Finding Support from Women Entrepreneurs

 

Sometimes, I don’t exactly know what I think until I read what I’ve said or written in someone else’s media.  Such is the case with this interview with TheNextWomen, the London-based media startup that bills itself as the “business magazine for female Internet heroes.”

The site describes itself as. . .

the first Women’s Internet Business Magazine, with a focus on startups and growing businesses, led, founded or invested in by women.
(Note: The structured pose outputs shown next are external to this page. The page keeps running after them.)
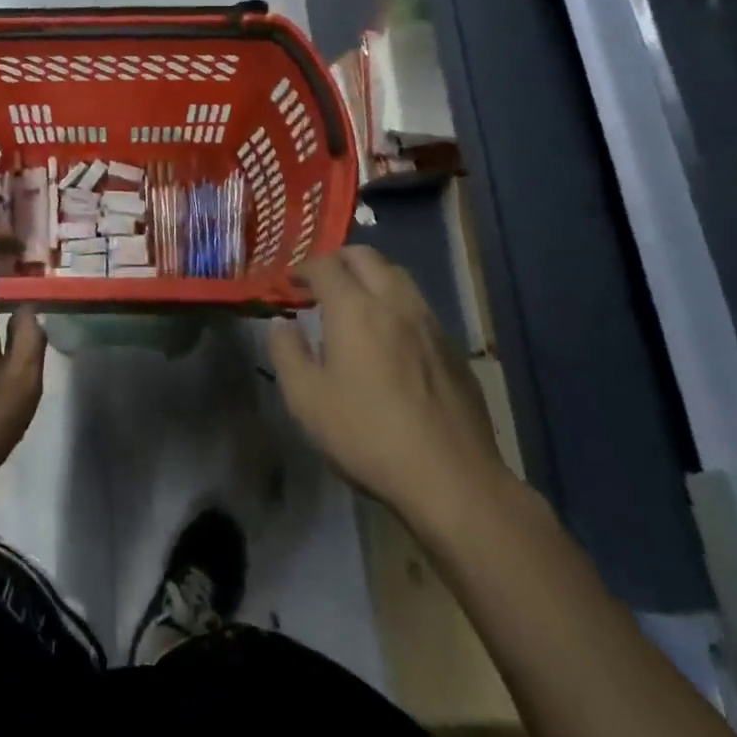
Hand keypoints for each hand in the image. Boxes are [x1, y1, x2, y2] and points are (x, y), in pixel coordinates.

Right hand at [269, 246, 507, 535]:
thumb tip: (283, 325)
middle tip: (320, 283)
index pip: (325, 265)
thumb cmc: (367, 435)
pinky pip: (419, 307)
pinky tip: (389, 338)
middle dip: (338, 261)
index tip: (290, 284)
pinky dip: (395, 305)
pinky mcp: (453, 350)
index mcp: (355, 309)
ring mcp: (430, 324)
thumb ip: (287, 353)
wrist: (451, 479)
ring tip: (354, 304)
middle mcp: (395, 303)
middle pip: (366, 257)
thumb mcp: (306, 400)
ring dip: (371, 277)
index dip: (303, 268)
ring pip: (398, 277)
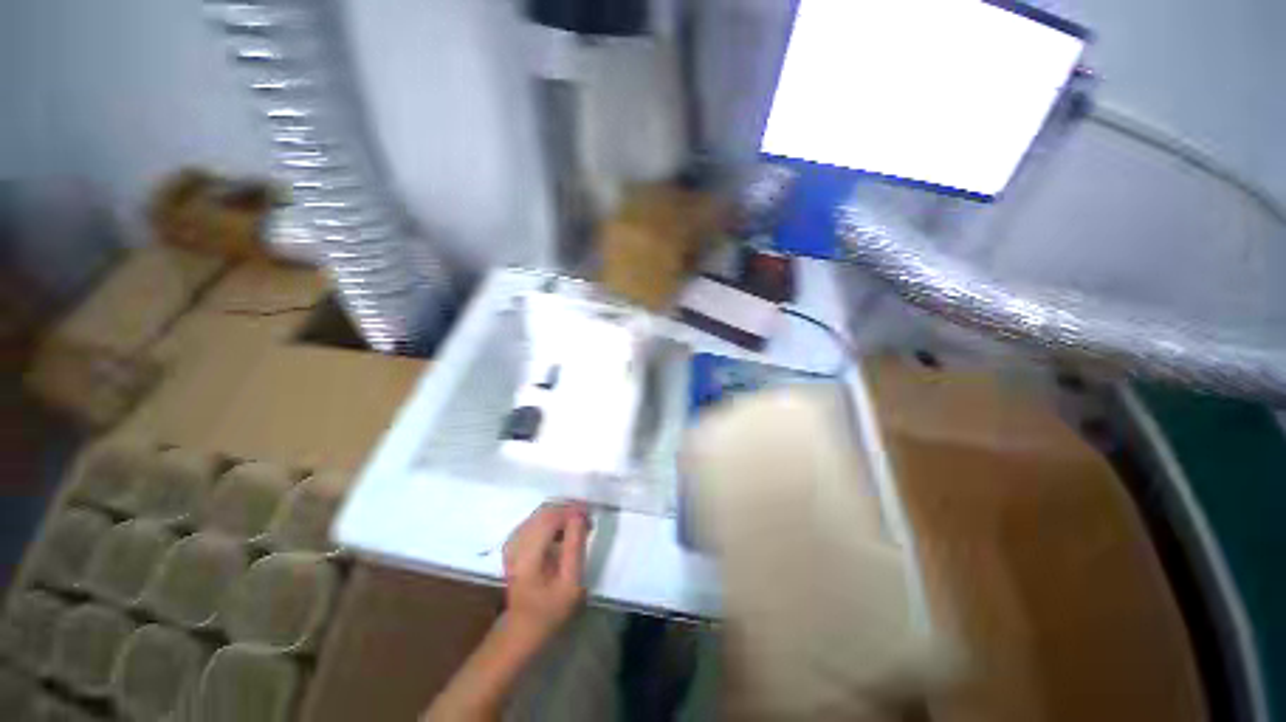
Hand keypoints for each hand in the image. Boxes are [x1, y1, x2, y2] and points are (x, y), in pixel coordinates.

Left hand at [501, 502, 589, 642]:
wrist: (523, 628)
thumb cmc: (550, 610)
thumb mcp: (570, 583)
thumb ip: (574, 546)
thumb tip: (579, 515)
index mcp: (527, 556)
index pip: (550, 518)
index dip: (571, 511)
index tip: (590, 514)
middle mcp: (515, 544)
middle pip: (544, 512)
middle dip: (567, 510)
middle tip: (587, 519)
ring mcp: (512, 543)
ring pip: (540, 514)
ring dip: (561, 514)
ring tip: (578, 525)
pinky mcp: (513, 544)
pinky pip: (535, 521)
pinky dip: (552, 520)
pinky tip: (562, 531)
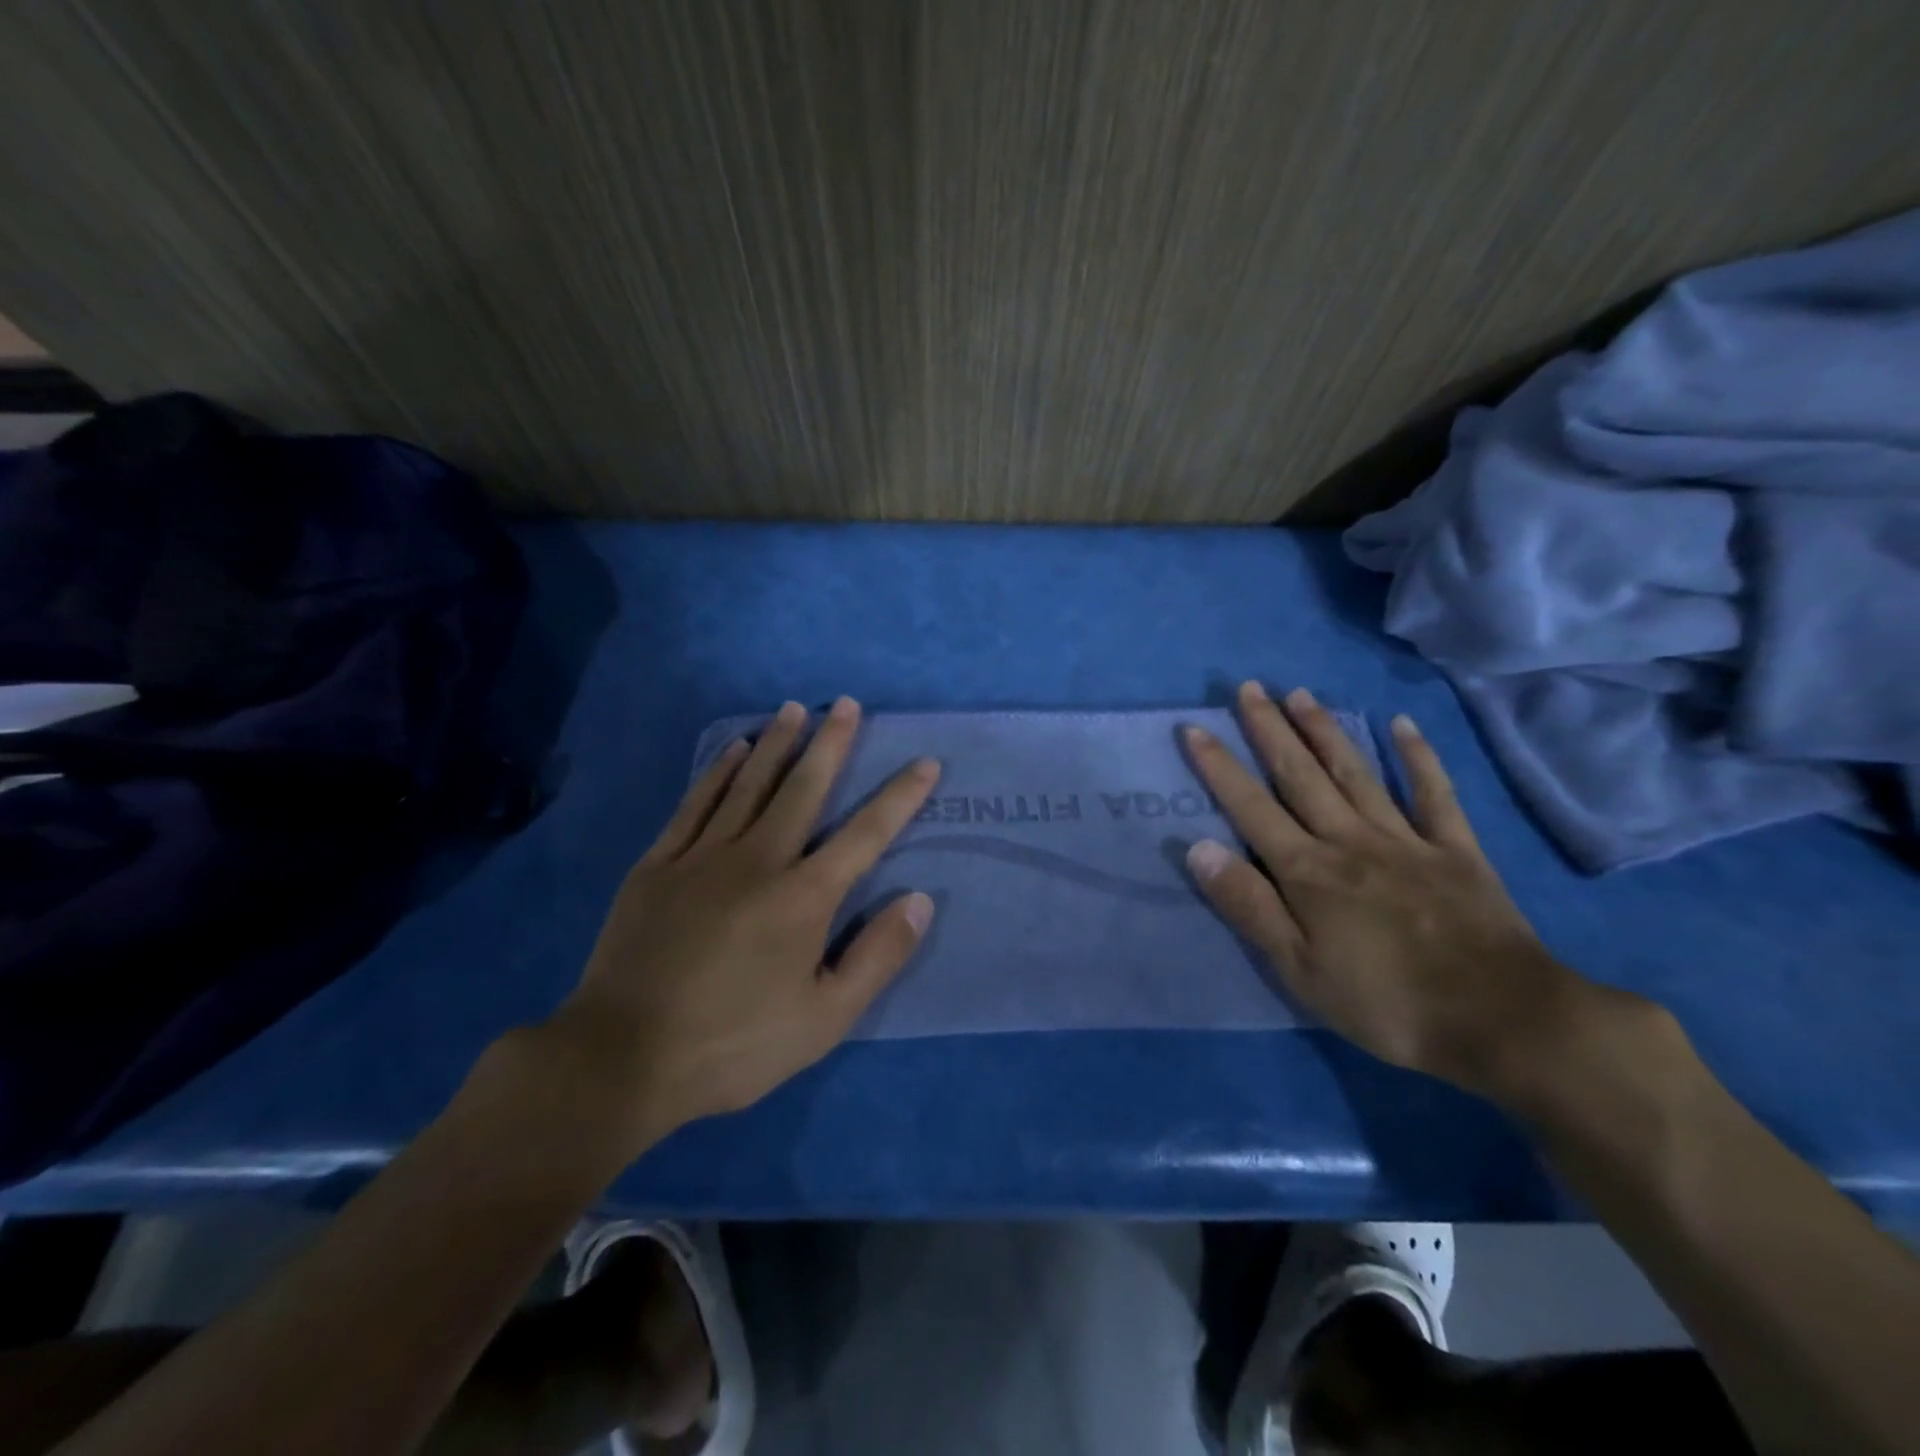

We bring news on business, events, funding and tech from a female angle and interview and profile Female Business Heroes, make them notable and quotable.

We are the female Business Week, the female Techcrunch and the business Red.

We [are] compiling a database on female founders, CxO’s and VC’s of internet companies.

Among the site’s heroes (thank, you, God, that they haven’t reclaimed that horrific feminist label “sheroes”) are women as diverse as Esther Dyson, Catherine Fake, Arianna Huffington, and Queen Elizabeth.

But enough about them. . . this was an interview with me.  Site founder Simone Brummelhuis’s questions were wide ranging, but the one that jumped out, asked what European women entrepreneurs can learn from their U.S. counterparts.

My simple-to-say-but-apparently-complex-to-do answer:

There are still far too few women who take the path of technology entrepreneur. No doubt there are many subtle and obvious reasons for that path.

I think at base, though, the best thing women entrepreneurs can do for each other is to challenge them to perform at exceptionally high standards, to create businesses with meaning and impact.

If women drive women to be the best entrepreneurs they can be, supporting their unique talents and limitations, then I do think we’ll see more women choose the path of startup CEO.

The fact is that women entrepreneurs do support other women entrepreneurs.  And we need to because frankly we often don’t get the kind of support we need from women who are outside the startup world and don’t understand the life choices that entrepreneurship requires.

Building a business is hard work (for women and men) and there is really no “balancing” of work and personal life in the earliest days of a company.  We need strong support systems: of other entrepreneurs, of family members, of our friends, and of communities both inside and outside the startup world.

Which reminds me: Thank you, Nancy, Mom, and all those friends I don’t see often enough.  You all, as much as my colleagues inside the company, allow me to do what I do.